Am Ende des Tages ist Omikron in Frankfurt angekommen.

27 Nov

Omikron ist in Deutschland angekommen. Der Frankfurter Flughafen ist wirklich ein Fluchhafen.
Über ihn wurde die neueste Mutante des Coronavirus SARS-CoV-2 nach Deutschland eingeflogen. Gekommen ist sie aus Südafrika. Auf die „Globalisierung“ der Warenströme foltt also auch automatisch auch die Globalisierung der Krankheitserreger.
Wir konnten ja nie genug kriegen. In Massen verfügbar musste alles sein und billig. Prekäre Produktionsbedingungen und selbst Kinderarbeit haben wir nicht verhindert, weil wir lieber weggeschaut haben.
Reisen mussten wir in die ganze Welt. Je exotischer ein Land war für uns, desto attraktiver war es. Dabei haben uns die menschen in den fernen Reisezielen wenig interessiert und noch weniger ihre Kultur.
Was wir günstig kriegen konnten, haben wir dennoch mitgenommen, wenn es nur interessant aussah. Rituelle Gegenstände waren für uns netter Nippes, den wir als Mitbringsel aus dem exotischen Land stolz auf die Kommode oder den Schrank stellten. Nur weit musste der Weg sein, den die Dinge zurückgelegt haben mussten, mit denen wir prahlten.
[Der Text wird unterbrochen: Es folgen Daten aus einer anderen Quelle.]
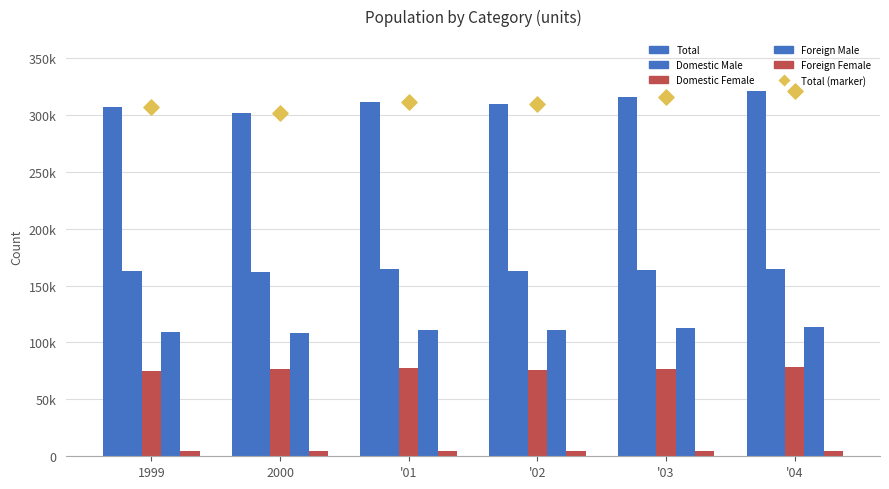

Which series contains the highest Y value?

Total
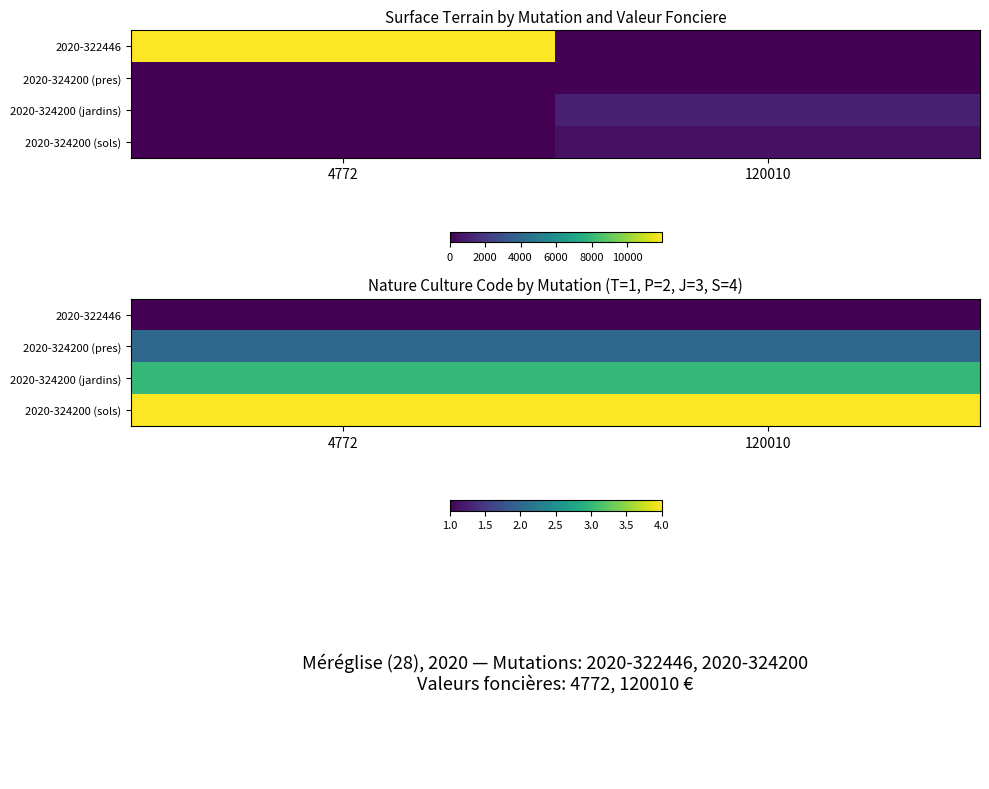

Is it true that 2020-324200 (pres) equals 1 at 4772?

False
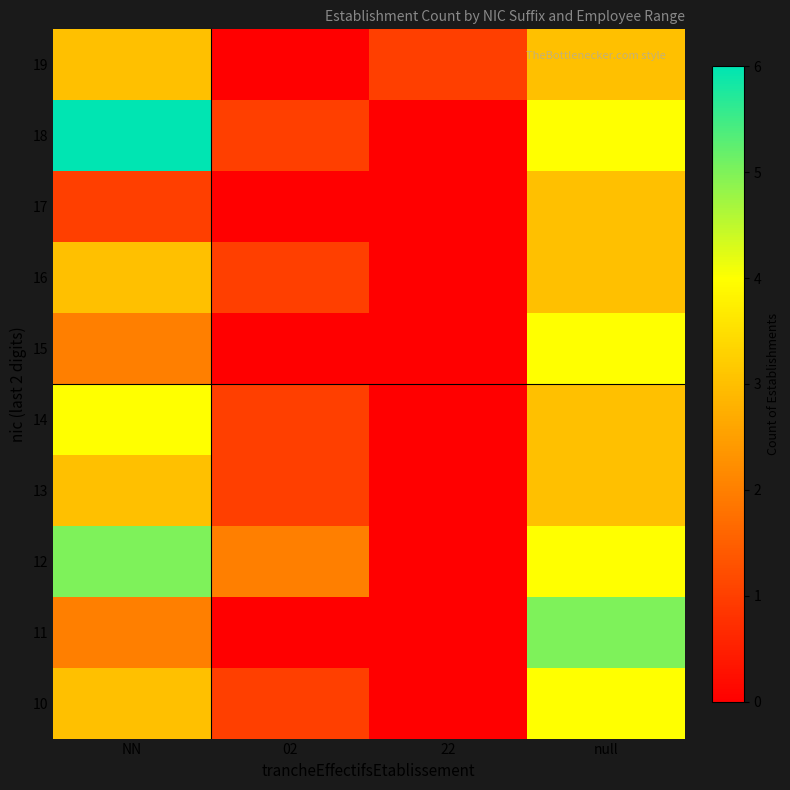

At 22, list the series in order from smallest to largest.

10, 11, 12, 13, 14, 15, 16, 17, 18, 19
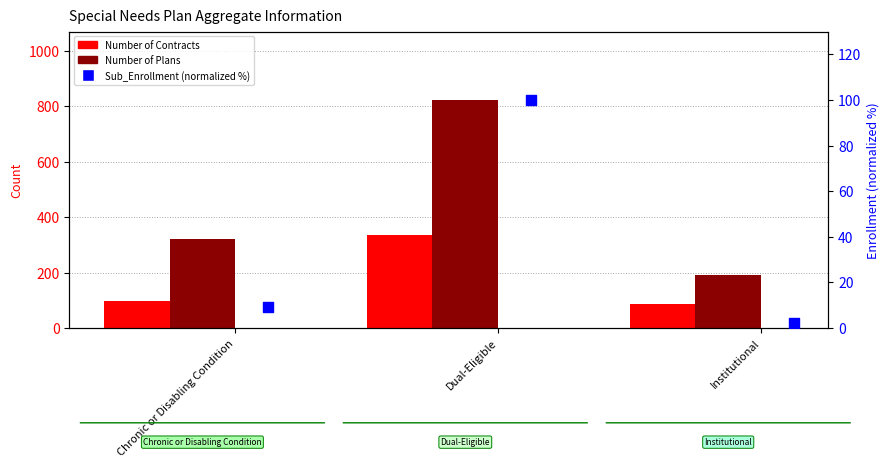

Which series has the largest total across all categories?

Number of Plans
Nun haben wir auch dieses Omikron mitgebracht bekommen. Das hat sich im Rachen von Reisenden versteckt und wurde wahrscheinlich erst viel zu spät entdeckt.
Mit den Mutationen des Virus in der Reihenfolge des griechischen Alphabets haben wir immer heftigere Wirkungen kennengelernt. Immer weniger wirken die Impfstoffe, die auf das Ausgangsvirus angepasst wurden. Auch Boostern hilft da nur noch begrenzt.
Wir sind beschränkt und dennoch gekränkt, wenn wir während der Pandemie auf „unseren Urlaub vwerzichten“ sollen. Diese Anspruchshaltung wird wohl bald dazu führen, dass noch mehr von uns auf ihr künftiges Leben verzichten müssen. Aber spätestens mit der Mutation „Omega“ wird die Menschheit ihr schlimmstes Problem los sein, denn sie wird dann so weit dezimiert sein, dass der menschengemachte >Klimawandel kein Problem mehr darstellen wird für die Natur.